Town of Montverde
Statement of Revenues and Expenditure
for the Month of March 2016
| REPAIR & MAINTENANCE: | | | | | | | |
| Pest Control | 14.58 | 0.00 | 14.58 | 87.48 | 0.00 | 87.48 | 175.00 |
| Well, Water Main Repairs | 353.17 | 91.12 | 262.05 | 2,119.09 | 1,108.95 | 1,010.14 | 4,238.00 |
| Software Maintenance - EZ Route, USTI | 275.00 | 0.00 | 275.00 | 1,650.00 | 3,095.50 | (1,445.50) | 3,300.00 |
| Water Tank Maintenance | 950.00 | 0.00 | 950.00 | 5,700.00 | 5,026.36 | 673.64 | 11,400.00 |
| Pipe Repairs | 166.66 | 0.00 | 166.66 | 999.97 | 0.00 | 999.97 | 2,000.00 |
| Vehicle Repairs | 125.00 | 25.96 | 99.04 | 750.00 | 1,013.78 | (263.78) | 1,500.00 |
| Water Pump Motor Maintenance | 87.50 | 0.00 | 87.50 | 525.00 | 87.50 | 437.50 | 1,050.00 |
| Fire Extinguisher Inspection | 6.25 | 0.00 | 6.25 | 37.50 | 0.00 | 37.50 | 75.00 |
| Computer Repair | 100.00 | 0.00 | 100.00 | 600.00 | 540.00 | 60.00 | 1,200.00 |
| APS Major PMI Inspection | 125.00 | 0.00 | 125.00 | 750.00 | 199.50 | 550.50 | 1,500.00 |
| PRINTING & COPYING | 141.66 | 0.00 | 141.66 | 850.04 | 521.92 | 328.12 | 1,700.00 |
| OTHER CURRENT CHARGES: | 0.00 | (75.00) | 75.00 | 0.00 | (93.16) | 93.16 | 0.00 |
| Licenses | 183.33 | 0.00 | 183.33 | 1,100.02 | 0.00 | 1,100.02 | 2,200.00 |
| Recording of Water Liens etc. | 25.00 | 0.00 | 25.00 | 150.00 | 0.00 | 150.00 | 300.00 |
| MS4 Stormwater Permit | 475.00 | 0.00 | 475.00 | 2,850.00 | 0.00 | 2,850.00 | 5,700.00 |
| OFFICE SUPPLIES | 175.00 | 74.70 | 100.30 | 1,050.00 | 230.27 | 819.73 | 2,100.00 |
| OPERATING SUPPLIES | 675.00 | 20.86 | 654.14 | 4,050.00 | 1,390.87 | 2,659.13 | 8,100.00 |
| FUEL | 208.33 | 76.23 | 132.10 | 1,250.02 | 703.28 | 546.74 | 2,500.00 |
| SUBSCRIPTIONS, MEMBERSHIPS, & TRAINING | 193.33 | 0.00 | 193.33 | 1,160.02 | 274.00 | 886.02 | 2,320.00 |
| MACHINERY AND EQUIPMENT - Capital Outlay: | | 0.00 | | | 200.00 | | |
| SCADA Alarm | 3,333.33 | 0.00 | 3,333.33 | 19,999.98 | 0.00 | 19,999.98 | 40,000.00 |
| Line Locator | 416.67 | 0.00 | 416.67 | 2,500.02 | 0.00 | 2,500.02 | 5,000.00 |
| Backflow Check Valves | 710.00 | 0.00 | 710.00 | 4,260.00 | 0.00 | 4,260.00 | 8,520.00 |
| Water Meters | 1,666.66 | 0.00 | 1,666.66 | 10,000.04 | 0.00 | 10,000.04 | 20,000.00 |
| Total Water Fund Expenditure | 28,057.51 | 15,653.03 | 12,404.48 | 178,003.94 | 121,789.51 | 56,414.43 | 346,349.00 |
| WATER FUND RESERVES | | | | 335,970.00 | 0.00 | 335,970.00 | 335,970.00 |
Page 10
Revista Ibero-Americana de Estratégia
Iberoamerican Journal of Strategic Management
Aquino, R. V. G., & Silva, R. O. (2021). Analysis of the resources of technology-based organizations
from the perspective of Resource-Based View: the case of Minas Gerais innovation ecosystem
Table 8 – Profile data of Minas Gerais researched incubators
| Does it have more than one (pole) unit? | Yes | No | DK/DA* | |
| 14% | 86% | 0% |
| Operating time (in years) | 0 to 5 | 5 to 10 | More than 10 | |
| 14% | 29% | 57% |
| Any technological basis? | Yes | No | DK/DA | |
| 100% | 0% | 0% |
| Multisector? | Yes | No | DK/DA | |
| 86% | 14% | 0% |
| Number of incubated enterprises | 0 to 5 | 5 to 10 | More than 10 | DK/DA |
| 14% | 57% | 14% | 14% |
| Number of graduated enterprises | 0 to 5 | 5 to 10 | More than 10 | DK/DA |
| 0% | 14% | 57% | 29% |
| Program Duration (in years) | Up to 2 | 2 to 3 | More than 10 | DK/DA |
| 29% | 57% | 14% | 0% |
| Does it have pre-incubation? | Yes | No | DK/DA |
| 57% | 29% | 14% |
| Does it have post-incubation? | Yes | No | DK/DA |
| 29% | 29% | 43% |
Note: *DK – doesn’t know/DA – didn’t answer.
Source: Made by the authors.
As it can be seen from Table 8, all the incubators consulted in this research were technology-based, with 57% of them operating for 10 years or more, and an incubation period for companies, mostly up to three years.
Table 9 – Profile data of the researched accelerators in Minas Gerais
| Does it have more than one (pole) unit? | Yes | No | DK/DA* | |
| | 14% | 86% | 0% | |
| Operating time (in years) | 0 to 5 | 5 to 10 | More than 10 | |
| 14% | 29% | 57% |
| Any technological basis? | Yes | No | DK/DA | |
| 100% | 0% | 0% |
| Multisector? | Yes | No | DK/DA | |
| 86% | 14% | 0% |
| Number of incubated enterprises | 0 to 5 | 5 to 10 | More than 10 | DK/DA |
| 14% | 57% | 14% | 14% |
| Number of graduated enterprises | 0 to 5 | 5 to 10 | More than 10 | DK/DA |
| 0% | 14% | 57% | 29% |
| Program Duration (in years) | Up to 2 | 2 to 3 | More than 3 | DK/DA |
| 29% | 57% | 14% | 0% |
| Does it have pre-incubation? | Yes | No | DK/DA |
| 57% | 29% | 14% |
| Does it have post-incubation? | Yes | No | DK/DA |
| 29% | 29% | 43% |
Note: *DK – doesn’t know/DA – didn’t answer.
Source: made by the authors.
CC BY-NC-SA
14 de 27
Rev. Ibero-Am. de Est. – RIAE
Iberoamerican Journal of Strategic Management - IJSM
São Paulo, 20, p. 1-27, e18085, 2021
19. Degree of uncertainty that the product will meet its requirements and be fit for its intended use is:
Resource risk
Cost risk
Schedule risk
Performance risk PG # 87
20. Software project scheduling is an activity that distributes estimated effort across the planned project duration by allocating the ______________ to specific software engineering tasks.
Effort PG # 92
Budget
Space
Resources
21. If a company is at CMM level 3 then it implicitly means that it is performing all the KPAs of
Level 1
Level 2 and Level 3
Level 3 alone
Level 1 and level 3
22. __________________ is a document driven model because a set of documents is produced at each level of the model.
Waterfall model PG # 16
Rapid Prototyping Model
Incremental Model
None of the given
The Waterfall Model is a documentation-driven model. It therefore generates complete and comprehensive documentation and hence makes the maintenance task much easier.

--

- **Task objective**
All that should be written out is the stretch of lines above between the one holding "60.00 | 1,200.00 |" and the one holding "328.12 | 1,700.00 |", inclusive, exactly as given.

- **Exercise output**
| Computer Repair | 100.00 | 0.00 | 100.00 | 600.00 | 540.00 | 60.00 | 1,200.00 |
| APS Major PMI Inspection | 125.00 | 0.00 | 125.00 | 750.00 | 199.50 | 550.50 | 1,500.00 |
| PRINTING & COPYING | 141.66 | 0.00 | 141.66 | 850.04 | 521.92 | 328.12 | 1,700.00 |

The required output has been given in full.